Based on our experience, several factors can lead to false negative scRT-PCR results. These factors include failure in aspirating sufficient amount of the cytoplasm due to patch pipette tip clogging, RNase contamination, and inefficient PCR primers. Patch pipette tip clogging usually can be seen on the video monitor and indicated by increased access resistance. RNase contamination can be avoided by thorough deactivation and wearing gloves. PCR primer effectiveness should be tested by using total RNA from a brain tissue punch (Zhou et al. 2008; Ding et al. 2011).

Since we always use DNase to first treat our samples before RT, we have not encountered false positive results. Theoretically, without DNase digestion, genomic DNA contamination and thus false positive detection may occur when the gene is intronless or the primer pair does not span the intron region.
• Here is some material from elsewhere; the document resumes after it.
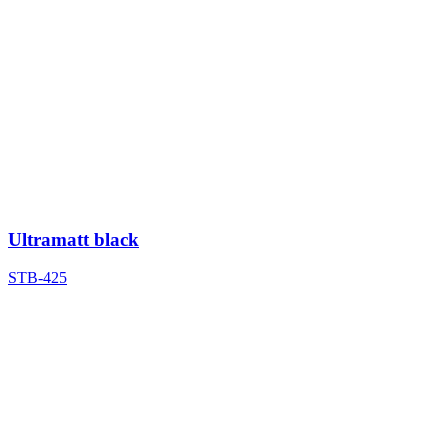
Ultramatt black
STB-425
The combination of patch clamp recording in brain slice with scRT-PCR we demonstrated here provide an excellent method to investigate the mRNA expression profiles for ion channels, receptors, and key enzymes for neurotransmitter synthesis in individually characterized neurons. This is particularly useful when the protein in question can not be detected and localized using other methods such as immunohistochemistry due to low expression level and/or lack of suitable antibody (Surmeier et al. 1996; Zhou et al. 2009). The high sensitivity and selectivity of scRT-PCR allow the detection of low abundance mRNAs (Surmeier et al. 1996). Additionally, this method allows the correlation of gene expression with electrophysiological and functional properties in individually characterized neurons (Liss et al. 2001; Zhou et al. 2008, 2009; Ding et al. 2011). Based on literature evidence and our experience, this method is applicable to every neuron types in the nervous systems.